Excerpt from a data file
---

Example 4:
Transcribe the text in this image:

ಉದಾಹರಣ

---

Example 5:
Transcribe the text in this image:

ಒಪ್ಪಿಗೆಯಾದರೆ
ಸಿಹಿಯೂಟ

Requirement:
Return all of the rows above word for word, with each line kept as it stands.

Written solution:
---

Example 4:
Transcribe the text in this image:

ಉದಾಹರಣ

---

Example 5:
Transcribe the text in this image:

ಒಪ್ಪಿಗೆಯಾದರೆ
ಸಿಹಿಯೂಟ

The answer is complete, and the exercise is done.